• _What you should do_
Check each line of the data below for the word "await", then extract the ones that have it.

==== Exercise data

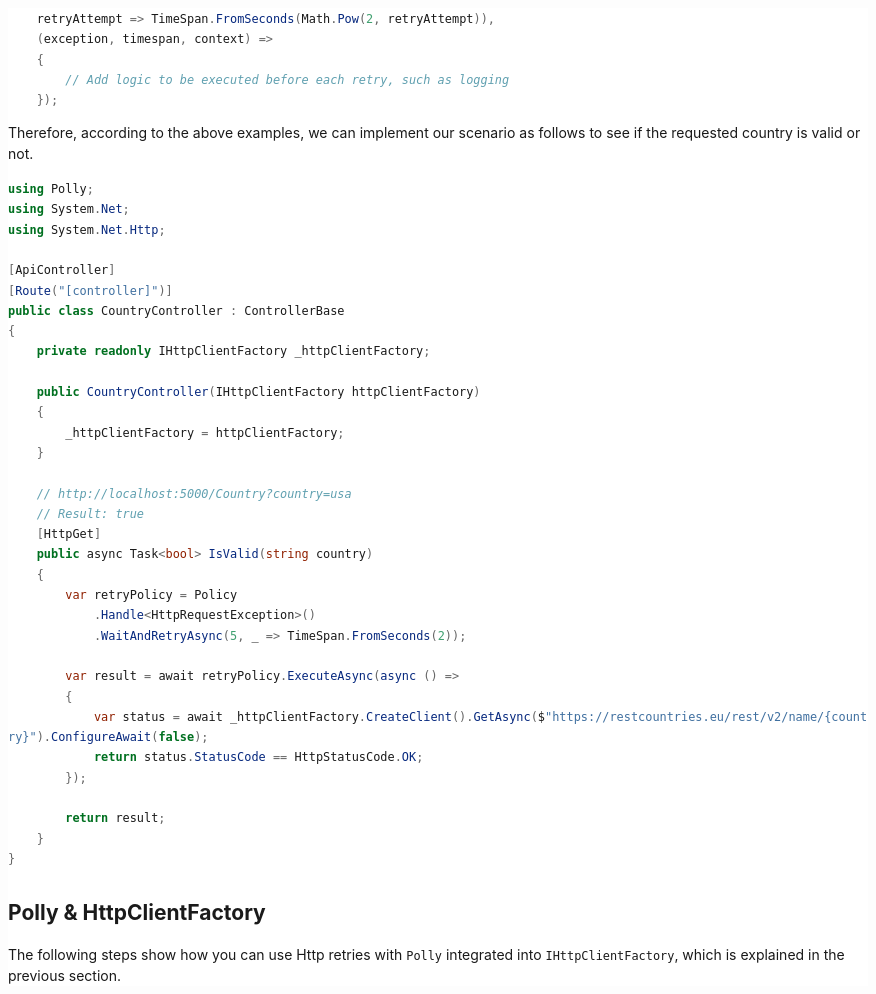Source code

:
```cs
    retryAttempt => TimeSpan.FromSeconds(Math.Pow(2, retryAttempt)),    
    (exception, timespan, context) =>
    {
        // Add logic to be executed before each retry, such as logging       
    });
```

Therefore, according to the above examples, we can implement our scenario as follows to see if the requested country is valid or not.

```cs
using Polly;
using System.Net;
using System.Net.Http;

[ApiController]
[Route("[controller]")]
public class CountryController : ControllerBase
{
    private readonly IHttpClientFactory _httpClientFactory;

    public CountryController(IHttpClientFactory httpClientFactory)
    {
        _httpClientFactory = httpClientFactory;
    }

    // http://localhost:5000/Country?country=usa
    // Result: true
    [HttpGet]
    public async Task<bool> IsValid(string country)
    {
        var retryPolicy = Policy
            .Handle<HttpRequestException>()
            .WaitAndRetryAsync(5, _ => TimeSpan.FromSeconds(2));

        var result = await retryPolicy.ExecuteAsync(async () =>
        {
            var status = await _httpClientFactory.CreateClient().GetAsync($"https://restcountries.eu/rest/v2/name/{country}").ConfigureAwait(false);
            return status.StatusCode == HttpStatusCode.OK;
        });

        return result;
    }
}
```

## Polly & HttpClientFactory

The following steps show how you can use Http retries with `Polly` integrated into `IHttpClientFactory`, which is explained in the previous section.
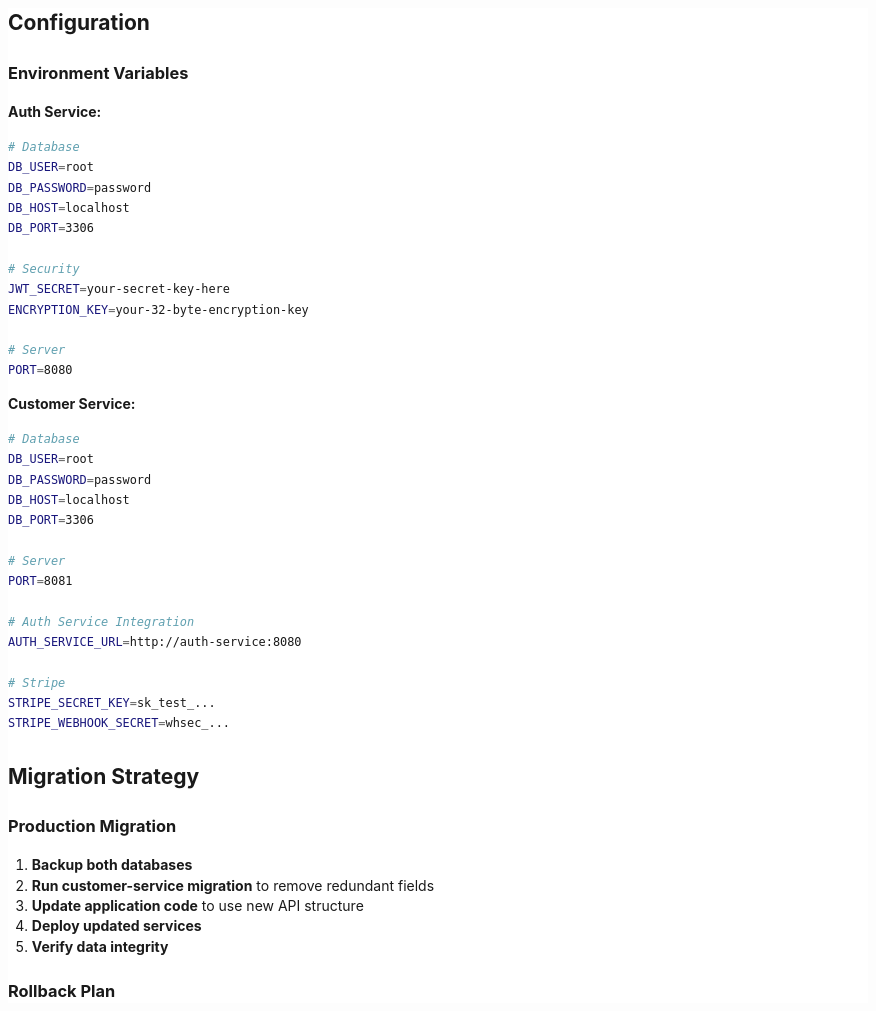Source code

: ## Configuration

### Environment Variables

**Auth Service:**
```bash
# Database
DB_USER=root
DB_PASSWORD=password
DB_HOST=localhost
DB_PORT=3306

# Security
JWT_SECRET=your-secret-key-here
ENCRYPTION_KEY=your-32-byte-encryption-key

# Server
PORT=8080
```

**Customer Service:**
```bash
# Database
DB_USER=root
DB_PASSWORD=password
DB_HOST=localhost
DB_PORT=3306

# Server
PORT=8081

# Auth Service Integration
AUTH_SERVICE_URL=http://auth-service:8080

# Stripe
STRIPE_SECRET_KEY=sk_test_...
STRIPE_WEBHOOK_SECRET=whsec_...
```

## Migration Strategy

### Production Migration

1. **Backup both databases**
2. **Run customer-service migration** to remove redundant fields
3. **Update application code** to use new API structure
4. **Deploy updated services**
5. **Verify data integrity**

### Rollback Plan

========

• _Output of the task_
        var result = await retryPolicy.ExecuteAsync(async () =>
            var status = await _httpClientFactory.CreateClient().GetAsync($"https://restcountries.eu/rest/v2/name/{country}").ConfigureAwait(false);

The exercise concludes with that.